### Tasks to carry out:
**1)** In the article on the trade committee's ISDS vote, what does ISDS allow foreign investors to do?
**2)** Continue the article on the trade committee's ISDS vote, starting after its final sentence.

### Given text:
◆ ◆ ◆ ◆ ◆

The European Parliament’s trade committee today decided that Europe’s national courts cannot be trusted with safeguarding the rights of international investors when it called for private arbitration to be retained in the EU-US trade deal. MEPs voted for the controversial Investor-State Dispute Settlement clause (ISDS) – though repackaged under a different name for the Transatlantic Trade and Investment Partnership (TTIP). ISDS allows foreign investors to directly sue governments in private arbitration panels, with potential awards paid by taxpayers.
Transport & Environment, a member of the Commission’s Advisory Group on TTIP, said that by backing ISDS the trade committee displays a lack of trust in European judicial systems, socialises private risks, and deters future EU laws to protect citizens and the environment. The vote marks a U-turn by MEPs after the Parliament’s environment committee said no to ISDS because of its chilling effect on regulation and that national courts would continue to vindicate the rights of international investors.

◆ ◆ ◆ ◆ ◆

### Provided information:
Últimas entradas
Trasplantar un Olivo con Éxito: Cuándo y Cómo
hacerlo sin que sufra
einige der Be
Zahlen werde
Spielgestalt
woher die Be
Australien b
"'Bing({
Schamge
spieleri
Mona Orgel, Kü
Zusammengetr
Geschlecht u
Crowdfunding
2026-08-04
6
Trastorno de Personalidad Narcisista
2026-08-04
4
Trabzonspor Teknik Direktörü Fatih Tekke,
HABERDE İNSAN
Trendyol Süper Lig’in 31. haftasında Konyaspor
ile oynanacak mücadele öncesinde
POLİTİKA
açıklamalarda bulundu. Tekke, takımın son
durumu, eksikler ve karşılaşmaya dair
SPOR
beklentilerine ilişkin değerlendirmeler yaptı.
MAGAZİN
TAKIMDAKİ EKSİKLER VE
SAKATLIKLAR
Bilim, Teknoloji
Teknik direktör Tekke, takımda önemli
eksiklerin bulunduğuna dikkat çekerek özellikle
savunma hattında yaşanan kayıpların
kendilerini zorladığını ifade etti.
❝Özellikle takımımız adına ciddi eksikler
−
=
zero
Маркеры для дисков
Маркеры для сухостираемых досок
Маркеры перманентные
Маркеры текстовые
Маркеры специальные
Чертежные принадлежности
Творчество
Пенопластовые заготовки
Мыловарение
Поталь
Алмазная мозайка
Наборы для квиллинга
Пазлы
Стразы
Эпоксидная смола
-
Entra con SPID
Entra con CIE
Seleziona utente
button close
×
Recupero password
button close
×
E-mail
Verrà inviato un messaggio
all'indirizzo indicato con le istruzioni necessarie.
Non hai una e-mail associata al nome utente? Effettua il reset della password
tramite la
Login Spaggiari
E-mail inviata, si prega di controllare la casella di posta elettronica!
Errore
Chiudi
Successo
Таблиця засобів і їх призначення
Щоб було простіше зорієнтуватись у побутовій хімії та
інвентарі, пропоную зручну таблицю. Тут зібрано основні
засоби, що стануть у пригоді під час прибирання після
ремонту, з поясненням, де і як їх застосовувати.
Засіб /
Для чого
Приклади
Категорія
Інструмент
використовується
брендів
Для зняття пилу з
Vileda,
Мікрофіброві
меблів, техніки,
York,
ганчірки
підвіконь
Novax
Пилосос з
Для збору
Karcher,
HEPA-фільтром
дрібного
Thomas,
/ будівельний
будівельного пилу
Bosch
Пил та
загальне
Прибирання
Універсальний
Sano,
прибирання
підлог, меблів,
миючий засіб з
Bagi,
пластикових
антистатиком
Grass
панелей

◆ ◆ ◆ ◆ ◆

### Answers to the problems:
**1)** It allows them to sue governments directly in private arbitration panels, with potential awards paid by taxpayers.

**2)**
Cécile Toubeau, sustainable trade officer at T&E, said: “In the clash between lobbyists and the public interest, INTA MEPs side with the former by backing this deeply flawed private arbitration system. Not only do they not trust our courts, they are also willing to have Europeans pay for the private risks of big business, and tie the hands of future EU lawmakers by providing a implicit deterrent to public-interest regulation.”
The trade committee also failed to take a stance on the core issue of TTIP: Europe’s right to set its own environmental and safety standards. Tariff barriers between both blocs are already very low hence TTIP is mostly about divergences in EU and US standards. But the EU’s ability to set its own standards is not a tradable good. As witnessed with the impact of the EU-Canada agreement (CETA) on the Fuel Quality Directive, trade negotiations do have substantial influence on the EU’s independence to set its own rules.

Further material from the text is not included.